Dit Elowen pendant que nous grimpions.
« Vex y sera ? »
Demandai-je.
« Probablement pas pour l'instant, le personnel de commande travaille généralement par cycles. Équipe de jour, équipe de nuit, rotations. Si on a de la chance, c'est une période à effectif réduit. »
Dit-elle.
« Et si on n'a pas de chance ? »
Demandai-je.
« Alors on espère que tes tours de distorsion spatiale sont aussi bons que tu le laisses entendre, »
Dit-elle froidement. Le passage s'ouvrit sur un espace plus large, et nous pouvions voir de véritables portes maintenant. De vraies portes construites, pas de simples passages taillés. Elles avaient des mécanismes, des systèmes de verrouillage qui nécessitaient des clés ou des codes pour s'ouvrir. Elowen en examina une soigneusement, faisant glisser ses doigts le long des bords.
« C'est de la sécurité niveau gardes ; ils ne veulent pas que n'importe qui s'aventure ici. »Dit-elle.
« Peux-tu l'ouvrir ? »
Demandai-je. Elle sorti de sa sacoche un fin morceau de corail travaillé, quelque chose qu'elle portait apparemment depuis très longtemps vu l'usure. Elle glissa le bord dans le mécanisme, appliquant une pression dans des directions précises. Au bout d'un long moment, un déclic doux se fit entendre, et la porte s'ouvrit vers l'intérieur.
Au-delà se trouvait un couloir avec un vrai éclairage, de véritables panneaux luminescents intégrés aux murs, baignant tout dans une lumière froide et artificielle. Et au bout de ce couloir, une autre porte. Celle-ci était plus grande, plus fortifiée. Et au-dessus, un symbole.
Le même sceau que dans les documents. Trois cercles concentriques avec une barre au milieu.
« C'est ça, c'est le centre de commande. Tout ce qu'il nous faut devrait être là-dedans. »
Dit Elowen doucement. Nous nous en approchâmes prudemment, et j'entendis maintenant quelque chose des voix, filtrées par la pierre et l'eau mais indéniablement là. Des gens qui parlaient. Travaillaient. Géraient quelle que soit l'opération en cours dans cette installation.

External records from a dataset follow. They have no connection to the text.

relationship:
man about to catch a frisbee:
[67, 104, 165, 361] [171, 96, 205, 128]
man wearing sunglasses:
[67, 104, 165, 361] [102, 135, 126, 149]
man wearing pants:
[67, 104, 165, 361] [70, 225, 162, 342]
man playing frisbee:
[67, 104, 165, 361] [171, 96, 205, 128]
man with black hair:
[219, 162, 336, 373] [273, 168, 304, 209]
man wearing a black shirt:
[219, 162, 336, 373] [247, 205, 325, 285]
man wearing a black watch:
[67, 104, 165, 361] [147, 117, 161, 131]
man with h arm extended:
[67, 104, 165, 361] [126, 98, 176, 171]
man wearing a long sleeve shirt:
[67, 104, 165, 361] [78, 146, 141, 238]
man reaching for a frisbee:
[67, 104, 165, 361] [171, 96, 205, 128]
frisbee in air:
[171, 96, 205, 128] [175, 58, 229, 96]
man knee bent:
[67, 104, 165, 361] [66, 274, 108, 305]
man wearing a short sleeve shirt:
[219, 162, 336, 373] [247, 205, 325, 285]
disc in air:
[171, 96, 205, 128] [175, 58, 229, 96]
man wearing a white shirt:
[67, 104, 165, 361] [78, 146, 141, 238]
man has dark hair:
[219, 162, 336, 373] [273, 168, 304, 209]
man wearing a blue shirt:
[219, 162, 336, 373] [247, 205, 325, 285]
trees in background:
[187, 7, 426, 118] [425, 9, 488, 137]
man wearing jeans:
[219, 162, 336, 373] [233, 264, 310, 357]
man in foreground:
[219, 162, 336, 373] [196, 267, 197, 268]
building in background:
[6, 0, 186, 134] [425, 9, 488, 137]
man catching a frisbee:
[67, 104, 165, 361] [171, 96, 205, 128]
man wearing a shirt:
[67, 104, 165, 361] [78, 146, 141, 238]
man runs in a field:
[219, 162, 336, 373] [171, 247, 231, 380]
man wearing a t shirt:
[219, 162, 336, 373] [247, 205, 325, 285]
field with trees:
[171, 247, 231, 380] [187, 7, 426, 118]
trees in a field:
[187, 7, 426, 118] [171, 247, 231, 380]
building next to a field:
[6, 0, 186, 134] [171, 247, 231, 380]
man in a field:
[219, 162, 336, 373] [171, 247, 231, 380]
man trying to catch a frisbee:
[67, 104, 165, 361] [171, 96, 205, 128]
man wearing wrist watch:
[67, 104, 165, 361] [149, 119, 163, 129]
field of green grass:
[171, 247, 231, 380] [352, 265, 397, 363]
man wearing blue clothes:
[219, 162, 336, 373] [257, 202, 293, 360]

Elowen marqua une pause à l'entrée du centre de commande et se tourna vers moi. Dans la lumière artificielle, je voyais exactement à quel point elle était fatiguée. Combien cela lui coûtait de traverser cet endroit, de voir ce qu'elle avait contribué à créer.

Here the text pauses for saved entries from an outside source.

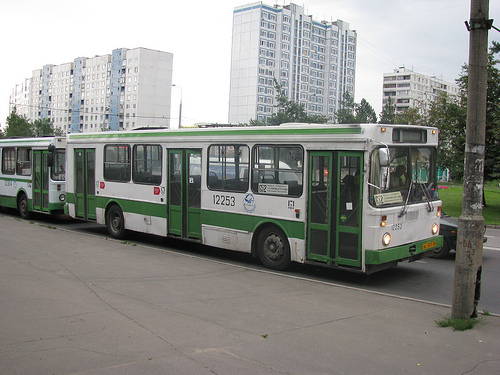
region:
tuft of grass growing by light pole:
[434, 315, 479, 330]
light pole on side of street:
[448, 0, 490, 320]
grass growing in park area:
[437, 176, 498, 227]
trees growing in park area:
[260, 42, 496, 198]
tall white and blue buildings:
[1, 0, 463, 133]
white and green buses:
[2, 118, 444, 290]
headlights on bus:
[377, 218, 442, 245]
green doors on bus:
[303, 145, 367, 268]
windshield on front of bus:
[370, 147, 441, 207]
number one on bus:
[209, 192, 216, 208]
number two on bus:
[216, 193, 222, 211]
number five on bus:
[224, 195, 230, 207]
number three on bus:
[229, 195, 236, 209]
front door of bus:
[303, 144, 365, 276]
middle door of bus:
[163, 148, 205, 245]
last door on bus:
[67, 145, 102, 224]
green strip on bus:
[66, 122, 369, 143]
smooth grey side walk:
[171, 290, 251, 327]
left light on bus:
[380, 230, 396, 250]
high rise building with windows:
[226, 0, 367, 123]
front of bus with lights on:
[366, 112, 447, 283]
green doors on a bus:
[302, 123, 371, 283]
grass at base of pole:
[441, 306, 487, 338]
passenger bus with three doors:
[62, 108, 443, 278]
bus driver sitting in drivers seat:
[384, 153, 413, 196]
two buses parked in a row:
[2, 110, 457, 285]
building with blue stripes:
[13, 39, 182, 131]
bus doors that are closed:
[299, 130, 374, 287]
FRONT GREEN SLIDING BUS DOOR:
[306, 148, 366, 271]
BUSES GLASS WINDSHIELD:
[368, 145, 439, 211]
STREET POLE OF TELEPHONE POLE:
[456, 2, 494, 329]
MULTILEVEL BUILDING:
[230, 0, 355, 122]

« Quoi qu'il arrive à partir de maintenant... »
Dit-elle doucement,
« On le fait ensemble. »
Dis-je. Elle hocha la tête une fois, puis se tourna vers la porte. Elle tendait la main vers le mécanisme lorsque la porte s'ouvrit soudain d'elle-même vers l'intérieur. Et nous fûmes face à face avec quelqu'un que je reconnaissais d'après les descriptions d'Elowen, bien que je ne l'aie jamais vue auparavant.
Vex.
Elle était grande, aux traits acérés et aux yeux sombres qui brillaient d'une intelligence prédatrice. Elle portait une tenue qui ressemblait à celle d'un commandant, toute en lignes fonctionnelles et symboles de pouvoir subtils. Et elle souriait comme si elle nous attendait.
« Eh bien, eh bien, regardez qui voilà.... »
Dit-elle, sa voix lisse et contrôlée.